After his recent comments on immigration, he will have to work hard to get me to take his call. While I might disagree with his thoughts on the topic, that isn’t what leads me to spurn him. This is the sentence that infuriated me.
“I think we need to kind of get beyond the harsh political rhetoric to a better place.”
Like the suitor who tries to win his date’s favor by maligning anyone else she has dated, it suggests poor character and lack of discernment. Rather than building himself up, in my eyes at least, Jeb showed himself to be either self-serving and petty or clueless.
Here’s my beef. The “harsh, political rhetoric” I hear, is an invention of the Democratic Party and liberal propagandists. They ceaselessly promote the idea that Republicans and conservatives hate women/poor people/ African-Americans/ immigrants/ workers—whichever group is needed to win elections is identified as the object of conservative loathing.
With his speech, Jeb Bush played right into their hands. The conservatives I know who are concerned about a massive change to immigration policy are thoughtful, generous and respectful people. Many of them volunteer in Central and South America, in Africa and India on their hard-earned vacation weeks, working in orphanages and at other needy places. They are perfectly willing to engage in a debate on many topics, yet find themselves parodied and the butts of ad hominem attacks.

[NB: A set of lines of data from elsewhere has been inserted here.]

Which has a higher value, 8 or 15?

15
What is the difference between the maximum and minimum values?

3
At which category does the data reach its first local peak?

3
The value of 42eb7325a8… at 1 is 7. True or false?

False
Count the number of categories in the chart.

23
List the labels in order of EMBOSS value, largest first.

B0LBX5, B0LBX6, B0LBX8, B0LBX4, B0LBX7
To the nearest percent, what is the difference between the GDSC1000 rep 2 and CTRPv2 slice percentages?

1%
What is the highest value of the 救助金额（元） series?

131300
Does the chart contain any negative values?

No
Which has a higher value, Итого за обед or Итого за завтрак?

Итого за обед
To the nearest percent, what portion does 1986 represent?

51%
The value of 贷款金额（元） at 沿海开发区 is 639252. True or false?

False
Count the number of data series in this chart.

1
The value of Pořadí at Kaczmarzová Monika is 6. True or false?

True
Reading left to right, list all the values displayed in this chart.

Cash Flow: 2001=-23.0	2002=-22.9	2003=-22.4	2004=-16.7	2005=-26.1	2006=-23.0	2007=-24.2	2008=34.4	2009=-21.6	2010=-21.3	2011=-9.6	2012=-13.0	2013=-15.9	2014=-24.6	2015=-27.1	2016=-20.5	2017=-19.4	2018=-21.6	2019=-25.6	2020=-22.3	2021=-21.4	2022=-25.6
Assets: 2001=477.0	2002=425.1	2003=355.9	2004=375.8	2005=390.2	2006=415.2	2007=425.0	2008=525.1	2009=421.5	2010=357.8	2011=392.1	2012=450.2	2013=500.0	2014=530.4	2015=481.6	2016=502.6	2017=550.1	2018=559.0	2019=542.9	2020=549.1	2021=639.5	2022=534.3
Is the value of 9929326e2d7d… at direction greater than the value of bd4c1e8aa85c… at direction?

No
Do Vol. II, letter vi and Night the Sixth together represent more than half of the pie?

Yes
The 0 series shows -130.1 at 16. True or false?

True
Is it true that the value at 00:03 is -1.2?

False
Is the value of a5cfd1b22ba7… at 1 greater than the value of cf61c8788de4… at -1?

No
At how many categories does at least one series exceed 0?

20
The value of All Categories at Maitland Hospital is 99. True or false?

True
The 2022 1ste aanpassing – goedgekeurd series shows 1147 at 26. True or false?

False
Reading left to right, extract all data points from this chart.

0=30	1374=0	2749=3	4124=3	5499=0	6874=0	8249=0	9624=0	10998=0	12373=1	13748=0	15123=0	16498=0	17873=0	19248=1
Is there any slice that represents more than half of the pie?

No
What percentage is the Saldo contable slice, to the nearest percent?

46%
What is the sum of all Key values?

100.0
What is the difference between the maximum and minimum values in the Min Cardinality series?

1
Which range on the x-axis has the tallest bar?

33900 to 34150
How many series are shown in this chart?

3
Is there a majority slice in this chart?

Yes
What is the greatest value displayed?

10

In this case, Jeb Bush seemed intent on saying, “I’m not like those horrible conservatives. I’m a loving guy.” This Bush has bought into the big lie, and in doing so, insults me. This is not a great strategy for getting a second date. The Republican Party in general seems intent on pursuing this losing approach.
I agree that conservatives need to win a broader bloc of voters. I think we should win them by finding articulate and clever ways to share with them the following truth. Conservative principles make life better, healthier, happier and wealthier for the overwhelming majority of people. Liberal ideas sound good and tend to fail miserably in the real world.
Instead, Mr. Bush (and others in the Republican Party) seems intent on showing how distant he is from me (and others like me who no longer have faith in the Republican Party) and how he too can pander to constituencies. Too many Republican spokesmen seem to dislike the Tea Party more than they dislike what liberalism has done to this country.
Many of the quality women I know would rather sit home alone than subject themselves to disappointing dates. While they want to find a man they can trust and respect, sadly, the lines of unworthy suitors keeps getting longer. By the grace of God, I met and married a wonderful man. My search for a political match is, so far, less successful.